- What you will do
In the data that follows, find the line with "## Summary of Tests Conducted"; transcribe it, every later line up to the one with "Works As Expected**", and that line as well, exactly and with no others.

- Provided records
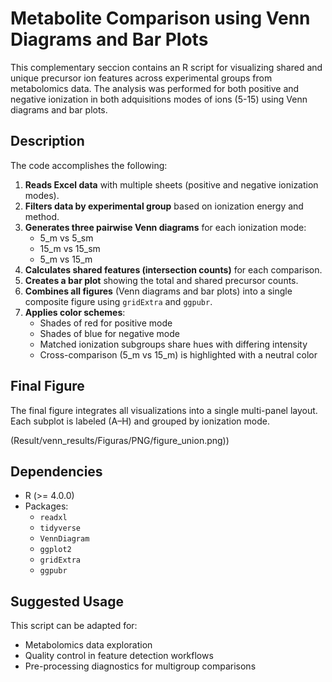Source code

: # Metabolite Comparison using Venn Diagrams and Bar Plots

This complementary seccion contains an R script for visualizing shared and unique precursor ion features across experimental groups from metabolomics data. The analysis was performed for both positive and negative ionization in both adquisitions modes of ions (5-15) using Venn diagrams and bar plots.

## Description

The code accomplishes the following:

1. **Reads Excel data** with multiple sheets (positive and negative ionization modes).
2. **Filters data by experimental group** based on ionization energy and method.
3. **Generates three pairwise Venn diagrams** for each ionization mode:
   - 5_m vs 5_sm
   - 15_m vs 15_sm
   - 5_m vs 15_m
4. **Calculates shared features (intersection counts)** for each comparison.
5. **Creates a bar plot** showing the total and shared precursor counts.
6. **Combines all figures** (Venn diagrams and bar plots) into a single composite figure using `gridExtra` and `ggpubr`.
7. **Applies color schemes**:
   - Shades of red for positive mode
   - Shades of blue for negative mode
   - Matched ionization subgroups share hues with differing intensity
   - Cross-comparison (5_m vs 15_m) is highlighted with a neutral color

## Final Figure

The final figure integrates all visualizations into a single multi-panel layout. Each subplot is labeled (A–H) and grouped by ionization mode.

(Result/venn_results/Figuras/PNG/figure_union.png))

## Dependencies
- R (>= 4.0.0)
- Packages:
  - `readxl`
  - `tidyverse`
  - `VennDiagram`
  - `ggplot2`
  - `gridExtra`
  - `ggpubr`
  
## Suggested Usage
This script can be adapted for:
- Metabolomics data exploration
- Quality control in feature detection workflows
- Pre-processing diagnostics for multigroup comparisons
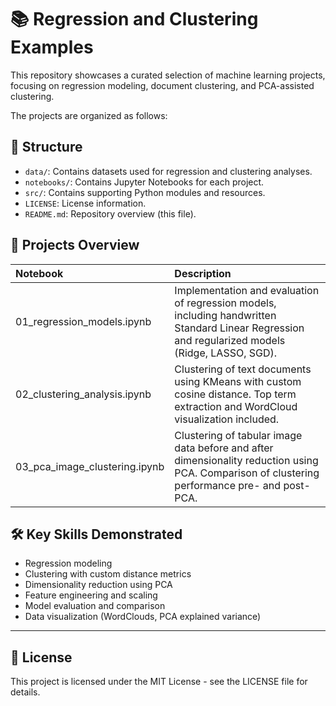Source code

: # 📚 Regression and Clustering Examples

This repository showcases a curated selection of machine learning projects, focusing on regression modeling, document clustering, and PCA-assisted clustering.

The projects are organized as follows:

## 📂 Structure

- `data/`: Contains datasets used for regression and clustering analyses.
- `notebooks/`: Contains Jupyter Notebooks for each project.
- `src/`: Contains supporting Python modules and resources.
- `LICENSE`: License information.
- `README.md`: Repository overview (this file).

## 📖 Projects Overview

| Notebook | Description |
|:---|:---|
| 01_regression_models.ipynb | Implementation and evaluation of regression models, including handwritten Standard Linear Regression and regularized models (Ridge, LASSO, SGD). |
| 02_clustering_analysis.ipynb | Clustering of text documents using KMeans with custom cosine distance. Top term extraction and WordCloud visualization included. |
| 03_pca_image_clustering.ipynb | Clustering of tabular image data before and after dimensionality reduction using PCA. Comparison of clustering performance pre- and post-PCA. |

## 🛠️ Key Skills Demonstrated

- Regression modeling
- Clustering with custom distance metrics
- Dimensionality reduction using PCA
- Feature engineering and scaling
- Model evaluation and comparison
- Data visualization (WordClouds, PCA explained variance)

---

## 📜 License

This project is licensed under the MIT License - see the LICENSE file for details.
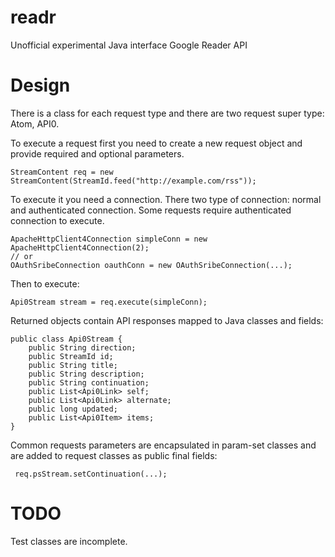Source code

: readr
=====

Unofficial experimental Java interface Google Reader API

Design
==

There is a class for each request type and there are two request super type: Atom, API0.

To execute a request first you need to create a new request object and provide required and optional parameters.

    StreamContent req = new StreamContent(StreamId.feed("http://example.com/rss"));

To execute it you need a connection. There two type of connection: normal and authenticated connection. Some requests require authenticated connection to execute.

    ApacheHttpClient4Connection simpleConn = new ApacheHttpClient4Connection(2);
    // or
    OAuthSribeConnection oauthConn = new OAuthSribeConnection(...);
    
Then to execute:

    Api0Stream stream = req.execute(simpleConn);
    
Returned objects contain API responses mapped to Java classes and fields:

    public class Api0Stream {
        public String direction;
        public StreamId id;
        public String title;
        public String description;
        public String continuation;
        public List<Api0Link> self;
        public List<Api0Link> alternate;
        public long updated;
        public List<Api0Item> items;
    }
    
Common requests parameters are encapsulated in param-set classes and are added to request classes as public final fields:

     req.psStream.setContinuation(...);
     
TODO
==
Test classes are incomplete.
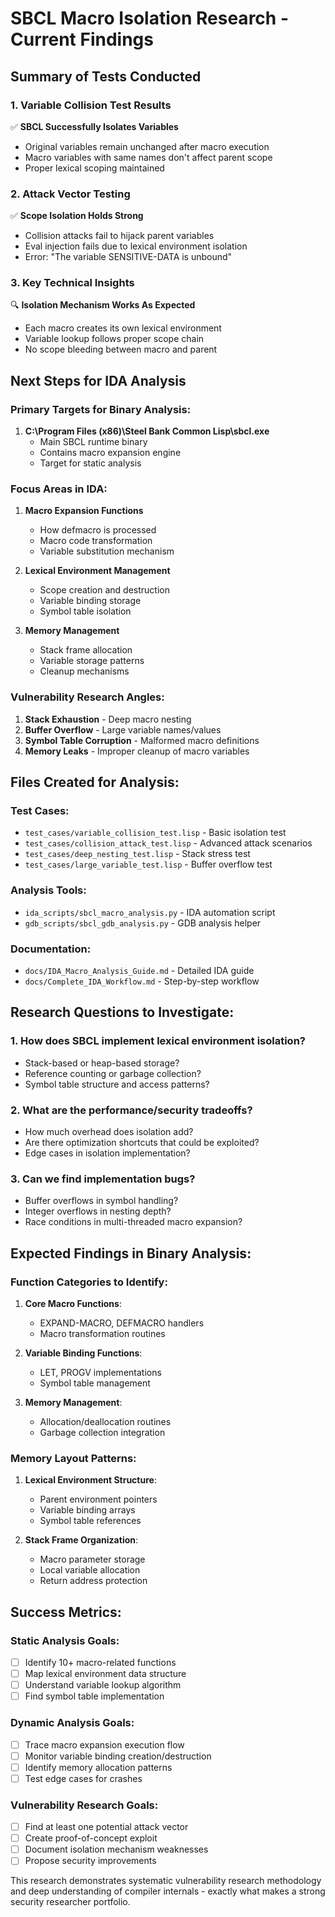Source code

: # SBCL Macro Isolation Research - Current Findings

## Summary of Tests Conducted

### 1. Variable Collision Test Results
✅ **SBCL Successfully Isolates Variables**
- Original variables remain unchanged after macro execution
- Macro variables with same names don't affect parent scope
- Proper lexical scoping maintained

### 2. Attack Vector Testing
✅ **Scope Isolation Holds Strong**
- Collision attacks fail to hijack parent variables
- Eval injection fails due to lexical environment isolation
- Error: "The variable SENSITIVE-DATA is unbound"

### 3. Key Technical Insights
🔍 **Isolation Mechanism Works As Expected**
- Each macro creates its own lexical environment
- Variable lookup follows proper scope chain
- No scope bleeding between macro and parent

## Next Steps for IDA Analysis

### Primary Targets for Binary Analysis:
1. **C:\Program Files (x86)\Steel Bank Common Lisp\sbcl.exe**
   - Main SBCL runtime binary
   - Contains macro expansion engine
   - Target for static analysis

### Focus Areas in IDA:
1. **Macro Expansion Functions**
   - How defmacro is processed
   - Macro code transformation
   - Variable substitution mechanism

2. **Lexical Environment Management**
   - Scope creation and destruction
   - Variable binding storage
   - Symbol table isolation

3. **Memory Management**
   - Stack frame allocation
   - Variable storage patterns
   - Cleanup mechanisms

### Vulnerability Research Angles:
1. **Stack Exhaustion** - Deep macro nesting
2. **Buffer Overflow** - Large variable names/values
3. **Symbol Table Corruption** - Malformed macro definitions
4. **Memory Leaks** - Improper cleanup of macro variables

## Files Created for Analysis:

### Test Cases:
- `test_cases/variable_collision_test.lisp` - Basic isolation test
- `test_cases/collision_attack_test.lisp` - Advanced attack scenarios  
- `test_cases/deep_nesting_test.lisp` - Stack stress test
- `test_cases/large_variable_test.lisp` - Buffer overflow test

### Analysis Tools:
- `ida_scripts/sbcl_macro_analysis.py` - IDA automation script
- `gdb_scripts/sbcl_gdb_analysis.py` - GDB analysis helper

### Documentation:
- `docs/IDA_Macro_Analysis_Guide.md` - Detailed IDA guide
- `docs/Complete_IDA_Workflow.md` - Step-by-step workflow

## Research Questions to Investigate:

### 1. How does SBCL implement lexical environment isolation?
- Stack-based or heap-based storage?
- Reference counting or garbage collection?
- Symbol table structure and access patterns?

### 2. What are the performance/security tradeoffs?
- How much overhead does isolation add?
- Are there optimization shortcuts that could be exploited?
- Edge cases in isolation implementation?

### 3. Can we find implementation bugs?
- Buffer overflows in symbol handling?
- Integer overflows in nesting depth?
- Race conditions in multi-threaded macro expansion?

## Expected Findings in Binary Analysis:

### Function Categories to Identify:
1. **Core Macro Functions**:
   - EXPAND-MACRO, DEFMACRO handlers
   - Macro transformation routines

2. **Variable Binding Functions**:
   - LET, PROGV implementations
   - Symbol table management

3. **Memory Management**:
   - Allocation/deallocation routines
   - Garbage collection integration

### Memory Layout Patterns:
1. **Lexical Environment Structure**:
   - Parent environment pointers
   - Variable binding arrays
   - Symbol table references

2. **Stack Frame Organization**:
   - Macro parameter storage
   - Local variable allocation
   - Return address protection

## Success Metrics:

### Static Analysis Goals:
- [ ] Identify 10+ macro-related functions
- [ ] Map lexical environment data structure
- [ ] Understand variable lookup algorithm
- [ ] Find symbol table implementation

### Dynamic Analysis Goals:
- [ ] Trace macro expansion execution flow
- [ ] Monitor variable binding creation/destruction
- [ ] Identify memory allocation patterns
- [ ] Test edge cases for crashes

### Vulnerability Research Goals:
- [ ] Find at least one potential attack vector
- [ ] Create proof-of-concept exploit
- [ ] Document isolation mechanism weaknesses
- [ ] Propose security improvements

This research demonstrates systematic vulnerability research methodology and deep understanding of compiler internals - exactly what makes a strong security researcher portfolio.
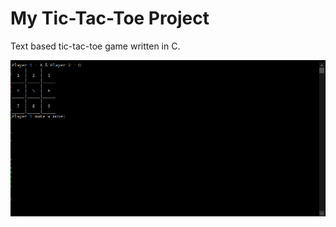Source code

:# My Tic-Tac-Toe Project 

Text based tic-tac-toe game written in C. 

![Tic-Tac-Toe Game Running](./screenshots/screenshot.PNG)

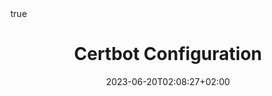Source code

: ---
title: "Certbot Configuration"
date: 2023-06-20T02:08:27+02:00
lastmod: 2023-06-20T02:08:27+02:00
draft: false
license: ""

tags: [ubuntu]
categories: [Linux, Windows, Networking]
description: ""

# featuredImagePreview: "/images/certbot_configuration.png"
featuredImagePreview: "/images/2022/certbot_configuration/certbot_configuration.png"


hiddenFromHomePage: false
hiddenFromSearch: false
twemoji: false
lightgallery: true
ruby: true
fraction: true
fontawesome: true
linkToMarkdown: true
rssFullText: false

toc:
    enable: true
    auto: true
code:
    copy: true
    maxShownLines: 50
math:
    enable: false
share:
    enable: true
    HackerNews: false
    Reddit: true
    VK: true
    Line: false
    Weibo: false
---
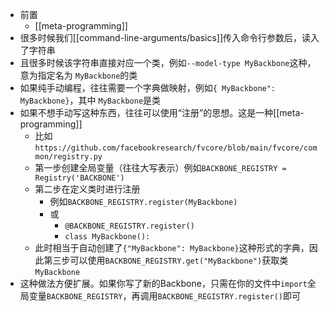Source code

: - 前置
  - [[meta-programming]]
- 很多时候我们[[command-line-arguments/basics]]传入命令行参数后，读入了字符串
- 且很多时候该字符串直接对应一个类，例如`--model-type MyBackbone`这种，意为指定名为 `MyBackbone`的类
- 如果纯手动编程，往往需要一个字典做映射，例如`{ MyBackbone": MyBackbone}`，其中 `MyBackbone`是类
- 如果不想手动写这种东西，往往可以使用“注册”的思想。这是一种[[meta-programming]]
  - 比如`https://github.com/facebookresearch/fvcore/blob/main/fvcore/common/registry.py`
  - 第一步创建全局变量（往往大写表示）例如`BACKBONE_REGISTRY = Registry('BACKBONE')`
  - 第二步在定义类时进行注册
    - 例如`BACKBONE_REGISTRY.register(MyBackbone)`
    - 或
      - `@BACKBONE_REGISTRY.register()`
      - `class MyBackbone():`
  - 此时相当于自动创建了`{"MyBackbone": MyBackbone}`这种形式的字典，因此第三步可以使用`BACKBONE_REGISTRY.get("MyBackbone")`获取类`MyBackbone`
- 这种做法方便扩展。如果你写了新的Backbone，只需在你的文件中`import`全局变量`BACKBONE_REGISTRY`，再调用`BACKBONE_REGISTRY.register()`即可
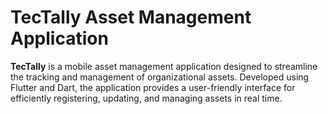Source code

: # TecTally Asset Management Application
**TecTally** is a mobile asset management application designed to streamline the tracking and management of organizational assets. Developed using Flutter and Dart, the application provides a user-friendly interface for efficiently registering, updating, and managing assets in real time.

- Written reply
## Summary of Tests Conducted

### 1. Variable Collision Test Results
✅ **SBCL Successfully Isolates Variables**
- Original variables remain unchanged after macro execution
- Macro variables with same names don't affect parent scope
- Proper lexical scoping maintained

### 2. Attack Vector Testing
✅ **Scope Isolation Holds Strong**
- Collision attacks fail to hijack parent variables
- Eval injection fails due to lexical environment isolation
- Error: "The variable SENSITIVE-DATA is unbound"

### 3. Key Technical Insights
🔍 **Isolation Mechanism Works As Expected**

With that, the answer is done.